The cerebral cortex is thought to be the seat of conscious processing in the brain. Rather than being inactivated, specific cells in the cortex show higher spontaneous activity during general anesthesia than when awake, and this activity is synchronized across those cortical cells. Improving our understanding of the neuronal mechanisms of general anesthesia could lead to better anesthetic drugs and improved surgical outcomes.
In a paper recently published in Neuron, researchers from the group of Professor Botond Roska at the University of Basel and the Institute of Molecular and Clinical Ophthalmology (IOB) reveal how different cell types in cortex change their activity during general anesthesia, helping to understand how unconsciousness may be induced.
You are lying on the operating table. The doctor tells you to count to 5, and places an anesthetic mask on your face. By the count of 4, you’ve lost consciousness. You will not wake up until after the surgery. What happened in your brain during this time?
One would probably assume that your brain has been silent. Especially your cortex, the brain area thought to be the seat of conscious processing. However, for close to 100 years, it has been known that some cells in the cortex are active and that cortex alternates between periods of high and low activity during general anesthesia.
Using EEG electrodes attached to the scalp is one of the few tools available to measure this activity, but electrodes don’t allow one to identify the cells underlying this activity. Therefore, the question has remained: which cells contribute to the rhythmic activity in the cortex, and how might that contribute to the loss of consciousness during general anesthesia.
On the trail of unconsciousness
Cortex is composed of different cell types, each with different functions. Different general anesthetics act on different receptors, located on different types of neurons, distributed throughout the brain. Yet, all general anesthetics lead to the loss of consciousness, so “we were interested in finding if there is a common neuronal mechanism across different anesthetics,” says Dr. Martin Munz, one of the three first authors of the study.
In this Neuron publication, the researchers used modern genetic tools, in combination with mouse lines labeling individual cortical cell types to address this question. They found that in contrast to what had previously been suspected, only one specific cell type within cortex, layer 5 pyramidal neurons, showed an increase in activity when the animal was exposed to different anesthetics.

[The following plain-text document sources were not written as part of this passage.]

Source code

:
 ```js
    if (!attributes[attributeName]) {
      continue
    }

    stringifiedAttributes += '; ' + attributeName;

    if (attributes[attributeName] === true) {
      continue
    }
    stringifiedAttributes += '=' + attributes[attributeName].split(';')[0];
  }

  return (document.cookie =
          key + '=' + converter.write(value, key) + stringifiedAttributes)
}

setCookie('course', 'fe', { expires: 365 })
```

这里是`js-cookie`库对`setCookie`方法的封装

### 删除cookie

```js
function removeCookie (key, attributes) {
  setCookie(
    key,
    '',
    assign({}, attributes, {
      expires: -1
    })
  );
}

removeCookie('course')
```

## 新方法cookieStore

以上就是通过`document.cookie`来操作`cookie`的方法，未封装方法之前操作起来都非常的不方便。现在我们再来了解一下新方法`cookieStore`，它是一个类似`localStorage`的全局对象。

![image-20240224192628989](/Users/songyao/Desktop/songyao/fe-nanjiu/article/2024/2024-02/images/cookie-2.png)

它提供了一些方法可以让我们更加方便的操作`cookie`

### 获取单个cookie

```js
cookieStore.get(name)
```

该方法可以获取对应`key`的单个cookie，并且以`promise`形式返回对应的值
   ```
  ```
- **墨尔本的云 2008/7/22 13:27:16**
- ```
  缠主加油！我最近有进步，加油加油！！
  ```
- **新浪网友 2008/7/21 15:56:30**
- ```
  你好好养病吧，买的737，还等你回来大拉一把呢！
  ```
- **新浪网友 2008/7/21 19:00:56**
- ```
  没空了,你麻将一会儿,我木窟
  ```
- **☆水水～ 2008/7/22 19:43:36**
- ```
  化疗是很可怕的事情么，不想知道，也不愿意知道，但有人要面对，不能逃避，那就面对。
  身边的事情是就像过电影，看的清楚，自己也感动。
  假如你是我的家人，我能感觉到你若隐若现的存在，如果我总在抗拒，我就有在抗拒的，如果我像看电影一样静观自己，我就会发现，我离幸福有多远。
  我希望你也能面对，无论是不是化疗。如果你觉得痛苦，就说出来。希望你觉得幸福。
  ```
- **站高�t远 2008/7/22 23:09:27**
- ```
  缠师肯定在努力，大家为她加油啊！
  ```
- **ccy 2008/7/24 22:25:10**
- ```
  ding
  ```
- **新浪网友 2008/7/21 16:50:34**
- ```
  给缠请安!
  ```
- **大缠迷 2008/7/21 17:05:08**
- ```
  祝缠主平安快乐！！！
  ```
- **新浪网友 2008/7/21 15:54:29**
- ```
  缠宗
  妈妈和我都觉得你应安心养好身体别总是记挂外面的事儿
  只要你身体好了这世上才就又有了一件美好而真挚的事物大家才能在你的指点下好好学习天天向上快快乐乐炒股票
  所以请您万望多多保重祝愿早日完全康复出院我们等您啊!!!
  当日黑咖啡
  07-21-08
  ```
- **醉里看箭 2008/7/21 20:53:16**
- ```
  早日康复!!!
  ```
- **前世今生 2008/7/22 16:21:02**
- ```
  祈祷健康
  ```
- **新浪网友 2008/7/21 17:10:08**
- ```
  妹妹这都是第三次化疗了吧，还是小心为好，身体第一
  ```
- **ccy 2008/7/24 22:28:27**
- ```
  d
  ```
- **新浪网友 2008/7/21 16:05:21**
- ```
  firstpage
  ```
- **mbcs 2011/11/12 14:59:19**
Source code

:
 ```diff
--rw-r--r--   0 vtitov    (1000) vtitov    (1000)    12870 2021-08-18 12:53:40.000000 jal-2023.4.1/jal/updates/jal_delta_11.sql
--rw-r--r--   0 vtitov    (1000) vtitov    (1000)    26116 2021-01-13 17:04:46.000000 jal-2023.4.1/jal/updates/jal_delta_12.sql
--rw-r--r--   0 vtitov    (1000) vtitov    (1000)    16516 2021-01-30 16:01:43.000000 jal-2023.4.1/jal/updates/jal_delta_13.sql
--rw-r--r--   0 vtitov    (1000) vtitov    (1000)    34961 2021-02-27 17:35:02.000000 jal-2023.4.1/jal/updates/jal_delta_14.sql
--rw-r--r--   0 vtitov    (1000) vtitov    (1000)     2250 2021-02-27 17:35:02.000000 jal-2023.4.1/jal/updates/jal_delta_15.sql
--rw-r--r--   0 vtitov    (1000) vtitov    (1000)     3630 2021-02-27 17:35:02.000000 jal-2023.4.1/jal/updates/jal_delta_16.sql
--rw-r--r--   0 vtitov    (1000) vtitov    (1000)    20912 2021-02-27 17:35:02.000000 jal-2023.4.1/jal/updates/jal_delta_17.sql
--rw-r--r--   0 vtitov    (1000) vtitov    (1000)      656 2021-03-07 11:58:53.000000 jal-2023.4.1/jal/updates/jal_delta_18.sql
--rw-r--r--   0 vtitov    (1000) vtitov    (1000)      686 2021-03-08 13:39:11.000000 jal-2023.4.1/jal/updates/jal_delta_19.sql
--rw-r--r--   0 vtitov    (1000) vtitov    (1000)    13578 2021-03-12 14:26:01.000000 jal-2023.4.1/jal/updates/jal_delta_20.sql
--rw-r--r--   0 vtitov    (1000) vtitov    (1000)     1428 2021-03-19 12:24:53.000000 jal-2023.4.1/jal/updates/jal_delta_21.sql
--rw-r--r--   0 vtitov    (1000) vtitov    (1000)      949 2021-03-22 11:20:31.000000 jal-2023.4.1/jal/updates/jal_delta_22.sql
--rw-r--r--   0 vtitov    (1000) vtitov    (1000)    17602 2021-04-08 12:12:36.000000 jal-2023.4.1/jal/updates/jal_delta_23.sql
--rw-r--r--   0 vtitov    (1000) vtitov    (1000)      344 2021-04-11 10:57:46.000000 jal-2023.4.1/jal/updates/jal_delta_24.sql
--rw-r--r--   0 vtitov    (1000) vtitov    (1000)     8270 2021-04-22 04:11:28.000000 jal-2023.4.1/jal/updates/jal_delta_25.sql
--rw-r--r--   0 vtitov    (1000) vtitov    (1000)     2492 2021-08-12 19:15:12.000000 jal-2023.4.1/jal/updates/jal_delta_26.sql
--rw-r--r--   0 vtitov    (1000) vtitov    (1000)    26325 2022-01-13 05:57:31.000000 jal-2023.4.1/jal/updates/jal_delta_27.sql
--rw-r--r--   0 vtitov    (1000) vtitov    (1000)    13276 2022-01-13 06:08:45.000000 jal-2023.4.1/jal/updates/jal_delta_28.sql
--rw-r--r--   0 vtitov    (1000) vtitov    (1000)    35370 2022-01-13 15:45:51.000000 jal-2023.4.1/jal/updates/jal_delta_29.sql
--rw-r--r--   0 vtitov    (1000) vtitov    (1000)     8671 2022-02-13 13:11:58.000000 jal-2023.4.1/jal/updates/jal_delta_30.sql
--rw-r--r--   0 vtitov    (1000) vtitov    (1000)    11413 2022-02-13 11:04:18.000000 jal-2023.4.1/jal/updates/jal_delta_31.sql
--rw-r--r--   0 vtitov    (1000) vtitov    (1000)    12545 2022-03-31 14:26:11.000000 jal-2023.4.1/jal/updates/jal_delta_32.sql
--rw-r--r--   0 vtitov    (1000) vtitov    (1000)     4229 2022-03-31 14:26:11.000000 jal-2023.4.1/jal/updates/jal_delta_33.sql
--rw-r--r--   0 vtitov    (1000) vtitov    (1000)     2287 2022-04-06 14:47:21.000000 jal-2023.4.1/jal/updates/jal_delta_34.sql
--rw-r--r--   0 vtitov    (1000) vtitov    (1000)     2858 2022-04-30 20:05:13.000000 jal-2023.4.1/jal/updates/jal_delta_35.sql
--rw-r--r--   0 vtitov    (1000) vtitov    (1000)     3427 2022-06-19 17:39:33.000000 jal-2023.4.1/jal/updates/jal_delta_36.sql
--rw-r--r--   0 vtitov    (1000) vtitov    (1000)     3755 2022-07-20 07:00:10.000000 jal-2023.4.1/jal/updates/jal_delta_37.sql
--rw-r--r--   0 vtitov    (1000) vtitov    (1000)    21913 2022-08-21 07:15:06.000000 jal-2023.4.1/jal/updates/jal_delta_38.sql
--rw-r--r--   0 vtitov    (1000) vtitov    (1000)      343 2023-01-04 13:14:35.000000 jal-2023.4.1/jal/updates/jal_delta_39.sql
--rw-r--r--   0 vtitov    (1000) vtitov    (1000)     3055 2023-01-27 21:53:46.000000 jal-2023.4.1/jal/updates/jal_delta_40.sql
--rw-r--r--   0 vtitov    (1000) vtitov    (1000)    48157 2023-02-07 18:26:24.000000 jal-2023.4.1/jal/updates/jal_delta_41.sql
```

“Each anesthetic induces a rhythm of activity in layer 5 pyramidal neurons. Interestingly, these rhythms differed between anesthetics. Some were slower, and some were faster. However, what was common across all anesthetics was that they all induced an alignment of activity. That is, when they were active, all layer 5 pyramidal neurons were active at the same time,” says Dr. Arjun Bharioke from the same research group and also a first author of the study. “We called this ‘neuronal synchrony'”.
Layer 5 pyramidal neurons serve as a major output center for the cerebral cortex and also connect different cortical areas to each other. Thus, they communicate both between different cortical areas, as well as from the cortex to other areas of the brain. Therefore, a synchronization of activity across layer 5 pyramidal neurons restricts the information that the cortex can output.
Like a crowd at a soccer match
“It seems that instead of each neuron sending different pieces of information, during anesthesia all layer 5 pyramidal neurons send the same piece of information,” says Arjun Bharioke, “One could think of this as when people in a crowd transition from talking to each other, for example before a soccer or basketball game, to when they are cheering for their team, during the game. Before the game starts, there are many independent conversations. In contrast, during the game, all the spectators are cheering on their team. Thus, there is only one piece of information being transmitted across the crowd.”
Prior work has proposed that loss of consciousness occurs through the disconnection of cortex from the rest of the brain. The results of the IOB team suggest a mechanism by which this may occur—by the transition to lowered information output from cortex, during anesthesia.
Alexandra Brignall, the third first author and a veterinarian by trade says: “Anesthetics are very powerful, as anyone who has been in a surgery can attest to. But they are also not always easy to use. During a surgery, one has to continuously monitor the depth of the anesthetic to ensure that the patient is not too deep or too shallow. The more we know how anesthetics work and what they do in the brain, the better. Maybe this will help researchers develop new drugs to more specifically target the cells in the brain associated with unconsciousness.”